From missing birth and death records to the shambolic state of the voters’ roll, the RG’s office has attracted flak from many quarters. Public perception of the office has also not been helped by the chaos witnessed at Makombe Building where hundreds of people visit every day in search of passports and other identity documents.
Faced with mounting criticism from MDC formations and civil society organisations, Registrar General Tobaiwa Mudede has come out in defence of his office, claiming everything “is perfect” at the central registry.
But his attempts to sanitise the department have been seriously undermined by the results of a month-long investigation by The Standard carried in this issue.
A probe into the case of a Mutare man who, when seeking to renew his passport, was instead told he was long dead and shown the death certificate to boot, yet he is alive and well, confirms what has all along been feared; that records are in a mess and urgently need to be cleaned up.
The implications of this single case are too ghastly to contemplate.
The case proves that details kept at RG’s office can easily be manipulated to disastrous consequences.
False death certificates can allow criminals to illegally access pensions and other benefits while from a political point of view, these entries can deprive Zimbabweans their democratic right to vote.

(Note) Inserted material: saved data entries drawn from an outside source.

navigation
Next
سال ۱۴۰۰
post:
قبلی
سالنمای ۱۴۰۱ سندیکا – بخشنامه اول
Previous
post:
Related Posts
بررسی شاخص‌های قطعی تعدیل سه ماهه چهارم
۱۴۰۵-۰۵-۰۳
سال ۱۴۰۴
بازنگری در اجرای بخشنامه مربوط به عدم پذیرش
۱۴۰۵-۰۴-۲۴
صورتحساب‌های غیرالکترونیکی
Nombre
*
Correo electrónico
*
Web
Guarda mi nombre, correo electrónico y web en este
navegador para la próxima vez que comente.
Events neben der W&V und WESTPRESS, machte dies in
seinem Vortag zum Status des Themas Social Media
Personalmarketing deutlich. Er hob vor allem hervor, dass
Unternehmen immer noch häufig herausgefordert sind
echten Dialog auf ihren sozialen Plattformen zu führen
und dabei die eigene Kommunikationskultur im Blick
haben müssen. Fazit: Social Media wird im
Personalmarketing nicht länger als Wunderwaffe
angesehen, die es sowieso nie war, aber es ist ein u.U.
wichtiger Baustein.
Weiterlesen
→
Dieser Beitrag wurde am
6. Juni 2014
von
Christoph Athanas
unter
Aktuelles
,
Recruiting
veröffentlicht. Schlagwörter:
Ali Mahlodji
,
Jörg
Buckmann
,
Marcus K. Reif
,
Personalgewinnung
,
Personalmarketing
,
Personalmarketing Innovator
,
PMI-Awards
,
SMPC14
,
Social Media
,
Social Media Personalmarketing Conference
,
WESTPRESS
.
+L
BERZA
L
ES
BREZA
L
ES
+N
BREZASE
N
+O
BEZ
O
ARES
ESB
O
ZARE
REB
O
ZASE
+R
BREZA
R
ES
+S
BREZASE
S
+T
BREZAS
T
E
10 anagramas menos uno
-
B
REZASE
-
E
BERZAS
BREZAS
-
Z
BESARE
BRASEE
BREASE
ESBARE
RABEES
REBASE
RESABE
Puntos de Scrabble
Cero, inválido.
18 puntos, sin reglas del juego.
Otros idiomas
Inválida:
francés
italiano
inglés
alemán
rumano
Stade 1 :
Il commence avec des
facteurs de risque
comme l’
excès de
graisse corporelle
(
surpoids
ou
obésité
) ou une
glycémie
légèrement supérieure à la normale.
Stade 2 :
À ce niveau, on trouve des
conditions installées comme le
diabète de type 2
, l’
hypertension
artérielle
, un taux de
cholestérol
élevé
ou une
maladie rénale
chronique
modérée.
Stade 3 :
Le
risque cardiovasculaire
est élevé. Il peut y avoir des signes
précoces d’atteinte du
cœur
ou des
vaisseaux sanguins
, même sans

There have been numerous complaints that supporters of opposition parties have turned up at the polls only to realise that their names were not on the roll, said to contain scores of dead people. Even more worrying is how many victims of political violence have been disposed of under assumed identities?
Mudede should stop defending his department and, instead, initiate a reform agenda that should result in the compilation of proper records.
With politicians hinting on elections sometime this year or 2013, this is the right time to work on the roll because a shambolic voter’s roll can only result in a contested election outcome.